No spindle tachometer was provided, but the electric box has a cutout right where the headstock is, and wouldn’t you know it, the headstock also has a cutout, so you could rather easily install a bracket with a hall effect switch and place a magnet on the outer portion of the spindle (2 gram magnet). Then use shielded wire and an insulated box for your own electronics. There’s plenty space in the original box, but you might want to run the low voltage portion on a separate box and just place a transformer or smps board inside the original box.

Another idea would be to add an SSR or figure out a way to interface with the original safety switch relay so that a micro-switch could be used on the bed to prevent the toolpost from running into the chuck. There would still be some momentum going after you turned the motor off, but at least it wouldn’t keep going until it either sheared a key, caused gear damage or worse. (chucks are not cheap!)

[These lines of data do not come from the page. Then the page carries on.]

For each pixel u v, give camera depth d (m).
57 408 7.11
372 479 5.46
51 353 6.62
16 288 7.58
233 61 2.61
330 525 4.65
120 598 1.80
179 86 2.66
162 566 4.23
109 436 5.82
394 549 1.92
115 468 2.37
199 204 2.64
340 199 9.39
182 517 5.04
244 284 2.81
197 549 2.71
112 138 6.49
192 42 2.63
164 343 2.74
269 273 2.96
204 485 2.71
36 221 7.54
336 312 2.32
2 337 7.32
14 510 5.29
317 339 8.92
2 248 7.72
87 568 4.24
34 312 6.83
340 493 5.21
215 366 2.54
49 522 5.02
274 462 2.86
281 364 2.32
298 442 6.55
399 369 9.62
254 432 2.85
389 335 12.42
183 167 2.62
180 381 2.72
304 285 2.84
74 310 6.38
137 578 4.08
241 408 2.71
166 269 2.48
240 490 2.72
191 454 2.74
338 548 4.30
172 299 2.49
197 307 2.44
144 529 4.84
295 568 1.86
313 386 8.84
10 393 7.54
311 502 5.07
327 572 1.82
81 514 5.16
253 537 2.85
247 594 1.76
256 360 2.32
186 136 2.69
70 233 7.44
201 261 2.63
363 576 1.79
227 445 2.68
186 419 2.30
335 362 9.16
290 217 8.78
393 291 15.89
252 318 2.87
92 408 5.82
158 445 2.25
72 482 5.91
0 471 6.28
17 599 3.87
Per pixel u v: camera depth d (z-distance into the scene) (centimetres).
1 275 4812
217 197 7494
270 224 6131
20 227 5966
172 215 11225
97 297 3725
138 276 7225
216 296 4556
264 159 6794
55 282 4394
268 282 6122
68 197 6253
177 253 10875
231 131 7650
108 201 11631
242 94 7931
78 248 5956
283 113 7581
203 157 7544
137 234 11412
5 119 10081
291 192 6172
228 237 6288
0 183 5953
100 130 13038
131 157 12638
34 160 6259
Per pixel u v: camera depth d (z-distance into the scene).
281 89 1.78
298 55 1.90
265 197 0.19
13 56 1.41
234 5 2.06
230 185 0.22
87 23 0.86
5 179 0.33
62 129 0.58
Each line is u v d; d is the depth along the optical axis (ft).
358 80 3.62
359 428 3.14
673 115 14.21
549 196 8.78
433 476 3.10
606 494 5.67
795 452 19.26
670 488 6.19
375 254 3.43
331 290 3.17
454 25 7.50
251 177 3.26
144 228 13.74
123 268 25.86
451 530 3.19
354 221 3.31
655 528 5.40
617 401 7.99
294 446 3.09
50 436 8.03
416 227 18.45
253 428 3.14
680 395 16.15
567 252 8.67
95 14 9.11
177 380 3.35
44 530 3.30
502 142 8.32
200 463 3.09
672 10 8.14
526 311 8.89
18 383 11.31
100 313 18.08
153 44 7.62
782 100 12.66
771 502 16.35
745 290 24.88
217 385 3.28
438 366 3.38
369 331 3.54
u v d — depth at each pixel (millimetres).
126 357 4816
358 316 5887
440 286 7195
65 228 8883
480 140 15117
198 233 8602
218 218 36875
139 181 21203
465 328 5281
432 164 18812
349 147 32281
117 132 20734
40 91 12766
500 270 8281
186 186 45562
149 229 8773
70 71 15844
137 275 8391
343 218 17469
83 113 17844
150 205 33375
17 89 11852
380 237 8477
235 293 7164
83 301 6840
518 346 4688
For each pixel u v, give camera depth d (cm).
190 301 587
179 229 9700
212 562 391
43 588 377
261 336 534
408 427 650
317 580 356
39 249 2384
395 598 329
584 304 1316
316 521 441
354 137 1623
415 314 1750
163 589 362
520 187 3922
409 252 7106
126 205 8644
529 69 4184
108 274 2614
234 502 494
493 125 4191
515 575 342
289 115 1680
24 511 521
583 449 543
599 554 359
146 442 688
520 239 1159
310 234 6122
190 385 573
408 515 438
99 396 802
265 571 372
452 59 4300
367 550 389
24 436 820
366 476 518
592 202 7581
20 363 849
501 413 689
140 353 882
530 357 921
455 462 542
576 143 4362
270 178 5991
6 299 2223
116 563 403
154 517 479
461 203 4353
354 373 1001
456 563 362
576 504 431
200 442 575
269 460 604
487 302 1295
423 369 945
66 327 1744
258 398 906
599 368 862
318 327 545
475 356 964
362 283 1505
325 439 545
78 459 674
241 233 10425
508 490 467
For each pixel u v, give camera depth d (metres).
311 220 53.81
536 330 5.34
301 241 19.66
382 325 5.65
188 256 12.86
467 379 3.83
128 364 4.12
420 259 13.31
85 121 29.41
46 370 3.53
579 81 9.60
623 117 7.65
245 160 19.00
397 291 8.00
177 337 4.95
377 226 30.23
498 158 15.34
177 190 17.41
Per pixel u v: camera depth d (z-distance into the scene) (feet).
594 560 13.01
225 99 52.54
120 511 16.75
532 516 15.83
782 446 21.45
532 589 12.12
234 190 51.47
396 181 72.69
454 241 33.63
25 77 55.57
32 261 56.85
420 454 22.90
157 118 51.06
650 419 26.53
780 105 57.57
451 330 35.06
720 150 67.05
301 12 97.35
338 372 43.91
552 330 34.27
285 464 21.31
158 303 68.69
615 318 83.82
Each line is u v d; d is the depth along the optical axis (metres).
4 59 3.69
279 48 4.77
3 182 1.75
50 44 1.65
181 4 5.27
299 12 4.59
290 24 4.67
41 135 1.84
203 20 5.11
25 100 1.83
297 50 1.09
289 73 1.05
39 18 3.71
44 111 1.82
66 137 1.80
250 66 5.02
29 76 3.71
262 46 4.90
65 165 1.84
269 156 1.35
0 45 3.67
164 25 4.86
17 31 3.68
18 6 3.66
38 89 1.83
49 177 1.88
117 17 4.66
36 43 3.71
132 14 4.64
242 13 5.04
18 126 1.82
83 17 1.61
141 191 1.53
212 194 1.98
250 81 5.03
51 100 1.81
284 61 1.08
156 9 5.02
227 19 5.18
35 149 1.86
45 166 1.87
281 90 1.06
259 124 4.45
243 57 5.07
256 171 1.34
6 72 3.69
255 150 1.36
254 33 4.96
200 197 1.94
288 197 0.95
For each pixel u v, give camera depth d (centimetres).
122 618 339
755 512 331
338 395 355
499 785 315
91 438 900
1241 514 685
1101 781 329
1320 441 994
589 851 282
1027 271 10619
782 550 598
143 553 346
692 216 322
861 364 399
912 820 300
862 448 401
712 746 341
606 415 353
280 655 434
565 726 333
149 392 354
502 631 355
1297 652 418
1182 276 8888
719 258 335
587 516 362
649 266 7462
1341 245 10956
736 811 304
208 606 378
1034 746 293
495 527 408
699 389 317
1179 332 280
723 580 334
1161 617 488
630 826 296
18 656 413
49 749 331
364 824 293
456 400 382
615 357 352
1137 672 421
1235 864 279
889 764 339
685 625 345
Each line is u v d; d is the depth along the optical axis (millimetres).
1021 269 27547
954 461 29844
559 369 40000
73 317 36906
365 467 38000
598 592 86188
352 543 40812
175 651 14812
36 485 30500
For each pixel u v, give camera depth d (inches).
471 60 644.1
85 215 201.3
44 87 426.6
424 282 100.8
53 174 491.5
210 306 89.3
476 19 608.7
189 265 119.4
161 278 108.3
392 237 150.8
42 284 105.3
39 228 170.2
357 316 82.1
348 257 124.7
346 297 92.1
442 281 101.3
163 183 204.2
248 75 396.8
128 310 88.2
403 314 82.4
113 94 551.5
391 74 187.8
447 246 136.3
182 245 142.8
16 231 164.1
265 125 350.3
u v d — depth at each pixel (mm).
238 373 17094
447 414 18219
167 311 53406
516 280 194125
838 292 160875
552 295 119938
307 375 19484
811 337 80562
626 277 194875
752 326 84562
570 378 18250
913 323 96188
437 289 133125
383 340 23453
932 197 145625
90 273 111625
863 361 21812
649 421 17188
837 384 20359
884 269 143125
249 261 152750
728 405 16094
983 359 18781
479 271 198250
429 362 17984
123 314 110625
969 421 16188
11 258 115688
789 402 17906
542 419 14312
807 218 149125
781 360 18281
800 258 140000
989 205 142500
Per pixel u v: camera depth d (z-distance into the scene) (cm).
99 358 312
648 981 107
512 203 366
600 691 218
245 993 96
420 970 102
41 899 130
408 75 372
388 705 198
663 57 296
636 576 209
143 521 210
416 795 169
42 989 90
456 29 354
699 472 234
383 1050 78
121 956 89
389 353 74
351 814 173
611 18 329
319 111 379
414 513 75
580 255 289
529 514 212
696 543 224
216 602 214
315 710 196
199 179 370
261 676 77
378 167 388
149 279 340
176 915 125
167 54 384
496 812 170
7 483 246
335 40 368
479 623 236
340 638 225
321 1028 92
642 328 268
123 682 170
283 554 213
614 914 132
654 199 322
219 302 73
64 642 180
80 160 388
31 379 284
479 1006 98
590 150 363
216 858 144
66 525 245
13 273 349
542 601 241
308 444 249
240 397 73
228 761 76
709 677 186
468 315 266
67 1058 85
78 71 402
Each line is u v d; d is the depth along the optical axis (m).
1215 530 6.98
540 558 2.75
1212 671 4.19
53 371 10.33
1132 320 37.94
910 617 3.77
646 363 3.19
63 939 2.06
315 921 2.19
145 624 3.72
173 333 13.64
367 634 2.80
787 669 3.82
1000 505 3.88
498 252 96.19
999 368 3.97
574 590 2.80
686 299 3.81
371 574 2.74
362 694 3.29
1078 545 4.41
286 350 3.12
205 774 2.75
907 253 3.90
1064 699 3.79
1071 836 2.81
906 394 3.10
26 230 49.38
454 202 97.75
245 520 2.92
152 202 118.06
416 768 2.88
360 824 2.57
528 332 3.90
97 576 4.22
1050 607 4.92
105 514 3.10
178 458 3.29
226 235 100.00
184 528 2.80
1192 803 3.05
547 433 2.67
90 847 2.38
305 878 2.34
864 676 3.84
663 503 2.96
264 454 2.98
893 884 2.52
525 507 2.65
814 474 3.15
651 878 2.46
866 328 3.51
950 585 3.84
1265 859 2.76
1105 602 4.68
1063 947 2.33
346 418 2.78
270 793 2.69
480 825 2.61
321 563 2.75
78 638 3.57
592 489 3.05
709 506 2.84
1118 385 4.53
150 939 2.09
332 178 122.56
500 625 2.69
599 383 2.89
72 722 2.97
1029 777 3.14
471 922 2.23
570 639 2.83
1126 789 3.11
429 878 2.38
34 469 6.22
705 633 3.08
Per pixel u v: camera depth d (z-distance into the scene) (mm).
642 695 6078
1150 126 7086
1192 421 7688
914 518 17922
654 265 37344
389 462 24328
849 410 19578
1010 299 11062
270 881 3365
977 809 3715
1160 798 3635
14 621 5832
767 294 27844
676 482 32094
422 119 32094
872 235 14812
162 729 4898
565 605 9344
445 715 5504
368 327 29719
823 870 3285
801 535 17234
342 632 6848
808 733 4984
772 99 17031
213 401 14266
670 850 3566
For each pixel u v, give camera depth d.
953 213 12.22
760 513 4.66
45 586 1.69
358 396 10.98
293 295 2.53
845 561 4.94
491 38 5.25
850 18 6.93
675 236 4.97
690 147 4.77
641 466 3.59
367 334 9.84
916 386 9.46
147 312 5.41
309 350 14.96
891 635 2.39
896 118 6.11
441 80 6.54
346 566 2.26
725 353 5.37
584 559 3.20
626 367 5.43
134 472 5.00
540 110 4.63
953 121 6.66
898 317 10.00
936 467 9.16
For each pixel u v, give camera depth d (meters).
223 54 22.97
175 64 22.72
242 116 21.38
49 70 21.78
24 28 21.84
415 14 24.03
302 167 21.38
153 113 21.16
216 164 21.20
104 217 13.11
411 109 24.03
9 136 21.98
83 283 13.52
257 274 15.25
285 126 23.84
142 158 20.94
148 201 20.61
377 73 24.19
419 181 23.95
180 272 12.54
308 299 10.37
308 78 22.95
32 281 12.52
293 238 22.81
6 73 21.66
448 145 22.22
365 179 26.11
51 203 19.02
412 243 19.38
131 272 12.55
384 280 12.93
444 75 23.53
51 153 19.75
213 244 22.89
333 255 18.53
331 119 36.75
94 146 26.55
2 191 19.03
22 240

For a finer degree of speed control a VFD could be used, however the supplied motor has a centrifugal switch, so I’m not entirely sure how you’d interface a VFD to one of these. The other -not so cheap- alternative would be to replace the motor with a treadmill motor, which are ideal for this application, of course they require a separate driver but it should be worth it.

Mechanical improvements

Right off the get go you can see the belts are lacking, severely. Specially the V belt… it’s way too thin and it will slip if not break easily. I’ve read some people assume they’ve used a thin belt to “reduce vibrations” but that’s most likely marketing bs. Whatthey’ve done is reduce costs even further, as the older versions had a 3 times thicker belt and pulley system in there.

However, we can’t just replace the belt with a thicker one, we need to replace the pulleys… you could get away with two new pulleys but the drive train has three of them, one of which is slotted for the distribution belt. So it would be quite a task to reproduce it without a mill or an indexing setup. If you had a spare one you could part off the V pulley portion and turn a new one, then interference-fit it with loctite for good measure, keyed would be even better. I say “if you had a spare one” because I’m not too keen on modifying one-off parts.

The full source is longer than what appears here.